Teriyaki salmon skewers with pickled carrot and cucumber salad
Enjoy our teriyaki salmon skewers with pickled carrot and cucumber salad.
- ½ cup rice wine vinegar
- 1 tbs fish sauce
- 2 tbs honey
- 1 cup water
- 2 Lebanese cucumbers thinly sliced on the bias
- 1 carrot sliced into thin matchsticks
- 2 tbs tamari sauce
- 500gms skinless salmon fillets, cut into 2x6 cm lengths
- 1 tbs olive oil
- 1 tbs toasted sesame seeds
- Steamed brown rice and sliced spring onion to serve
- In a medium pot, add rice vinegar, fish sauce, 1 tbs honey and water and bring to the boil then remove from heat to create pickle liquid.
- Place cucumbers and carrot in a small bowl and cover with pickle liquid, set aside for 20 minutes then drain.

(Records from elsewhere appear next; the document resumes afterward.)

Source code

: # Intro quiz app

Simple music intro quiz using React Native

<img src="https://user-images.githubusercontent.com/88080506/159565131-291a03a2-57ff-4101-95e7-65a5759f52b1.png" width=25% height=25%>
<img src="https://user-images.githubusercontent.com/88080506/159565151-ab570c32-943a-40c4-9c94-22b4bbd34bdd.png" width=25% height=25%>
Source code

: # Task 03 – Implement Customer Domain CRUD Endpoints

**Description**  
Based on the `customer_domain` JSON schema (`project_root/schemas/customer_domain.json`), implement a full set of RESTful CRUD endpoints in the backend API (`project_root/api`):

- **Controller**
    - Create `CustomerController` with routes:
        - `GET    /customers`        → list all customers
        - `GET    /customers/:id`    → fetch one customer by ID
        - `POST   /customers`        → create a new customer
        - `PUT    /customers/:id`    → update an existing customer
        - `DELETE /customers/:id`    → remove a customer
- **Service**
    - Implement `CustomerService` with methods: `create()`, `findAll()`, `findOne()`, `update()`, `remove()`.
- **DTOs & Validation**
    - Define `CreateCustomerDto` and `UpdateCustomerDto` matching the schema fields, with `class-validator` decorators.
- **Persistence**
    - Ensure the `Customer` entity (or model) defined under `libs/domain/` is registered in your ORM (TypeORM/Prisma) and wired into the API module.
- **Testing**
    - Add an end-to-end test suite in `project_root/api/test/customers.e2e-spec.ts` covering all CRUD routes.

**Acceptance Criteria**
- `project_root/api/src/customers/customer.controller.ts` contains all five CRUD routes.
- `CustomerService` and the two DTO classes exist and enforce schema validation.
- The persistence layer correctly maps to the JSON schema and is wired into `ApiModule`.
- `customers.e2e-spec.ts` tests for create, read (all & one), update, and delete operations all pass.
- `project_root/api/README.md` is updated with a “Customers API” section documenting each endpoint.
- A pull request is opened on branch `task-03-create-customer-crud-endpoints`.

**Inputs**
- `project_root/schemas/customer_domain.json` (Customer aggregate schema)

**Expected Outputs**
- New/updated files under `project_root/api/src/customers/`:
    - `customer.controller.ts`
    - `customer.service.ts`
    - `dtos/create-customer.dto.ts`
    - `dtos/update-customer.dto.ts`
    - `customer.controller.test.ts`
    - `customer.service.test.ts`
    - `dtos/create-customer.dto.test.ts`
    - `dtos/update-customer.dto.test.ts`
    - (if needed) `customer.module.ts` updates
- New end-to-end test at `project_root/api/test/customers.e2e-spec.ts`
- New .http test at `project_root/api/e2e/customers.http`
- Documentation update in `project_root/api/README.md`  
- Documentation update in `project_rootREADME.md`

- Meanwhile in a large bowl add remaining honey, tamari and salmon and toss gently, ensuring to cover evenly, leave to marinate for 20 minutes.
- Once marinated, thread salmon pieces on to skewers, then, heat a large non-stick pan on a medium to high heat, add olive oil and place skewers in pan, turning every 2-3 mins to cook on all 4 sides.
- Plate skewers with pickle and sprinkle sesame seeds and sliced spring onion, serve with steamed brown rice if desired or fresh washed cos lettuce leaves.